Enable an Azure OpenAI model to call an external API to get current weather information.

Define the API as a tool for the model using a precise JSON Schema format. Include a clear function `description` and detailed `parameter` descriptions so the model knows when and how to use it.

Why: The model relies entirely on the schema and descriptions to make an informed decision to call a function. A well-described function is critical for reliability.

Use Azure OpenAI to summarize a document that is much longer than the model's context window.

Implement a "map-reduce" or "refine" strategy. Chunk the document, generate a summary for each chunk (map), and then generate a final summary from the collection of chunk summaries (reduce).

Why: This is the standard pattern for applying fixed-context models to arbitrarily long inputs, ensuring the entire document content is considered.

Improve the perceived responsiveness of a chat application by displaying the AI's response as it is being generated.

When calling the Chat Completions API, set the `stream` parameter to `true`. Process the server-sent events as they arrive to build the response token by token.

Why: Streaming provides a much better user experience for real-time applications than waiting for the full response to be generated, which can take several seconds.

An AI agent must dynamically decide which of several tools (e.g., database query, web search, email sender) to use to fulfill a user request.

Use a framework like Semantic Kernel or Azure AI Agent Service.
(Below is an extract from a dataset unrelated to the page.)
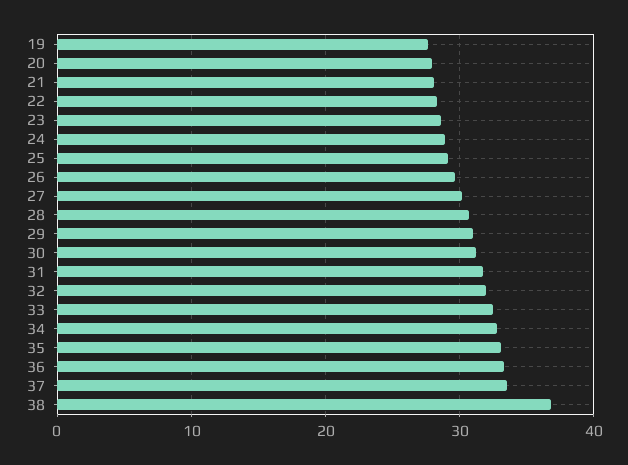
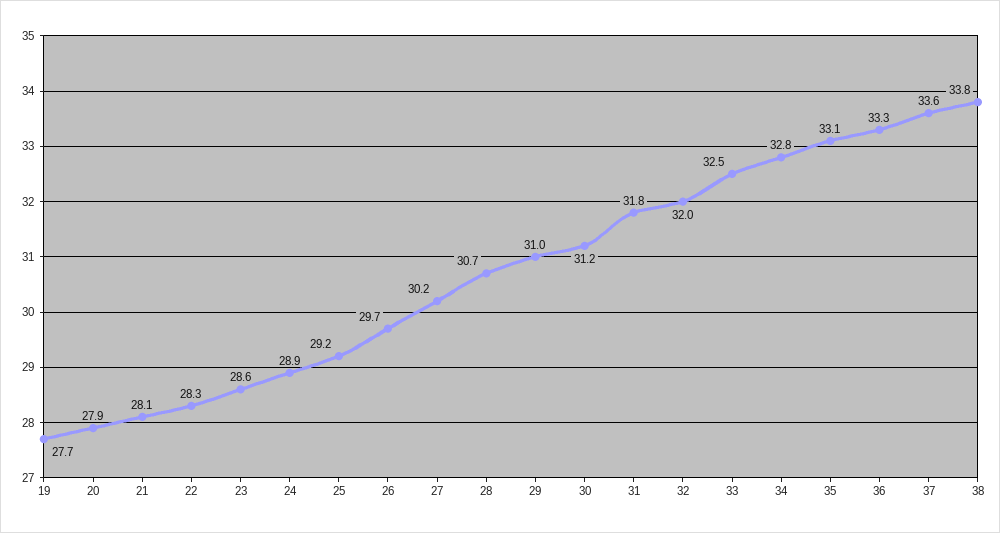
38: 37 -> 33.8

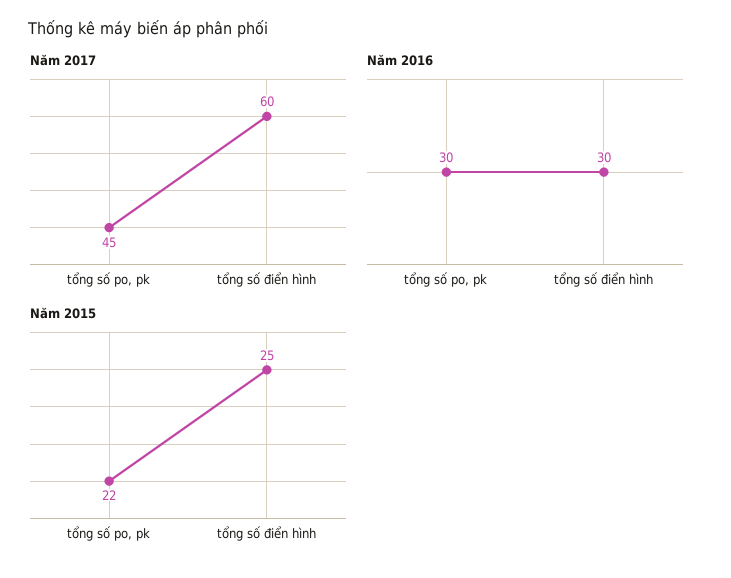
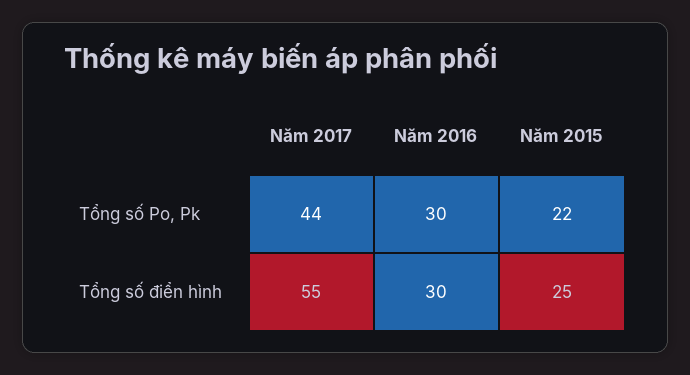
Năm 2017, tổng số po, pk: 45 -> 44
Năm 2017, tổng số điển hình: 60 -> 55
Define each capability as a distinct tool/plugin and let the agent's planner or ReAct loop orchestrate the tool calls.

Why: Agentic frameworks provide the orchestration layer (planner/reasoning loop) that enables an LLM to move beyond simple Q&A to become an autonomous actor that uses tools.

Prevent an autonomous AI agent from performing high-risk actions (e.g., deleting data, spending money) without oversight.

Implement a human-in-the-loop pattern. When the agent plans a high-risk action, the system must pause and require explicit confirmation from a human operator before executing.

Why: This is a critical responsible AI pattern for agentic systems, balancing autonomy with safety by gating irreversible or high-impact actions.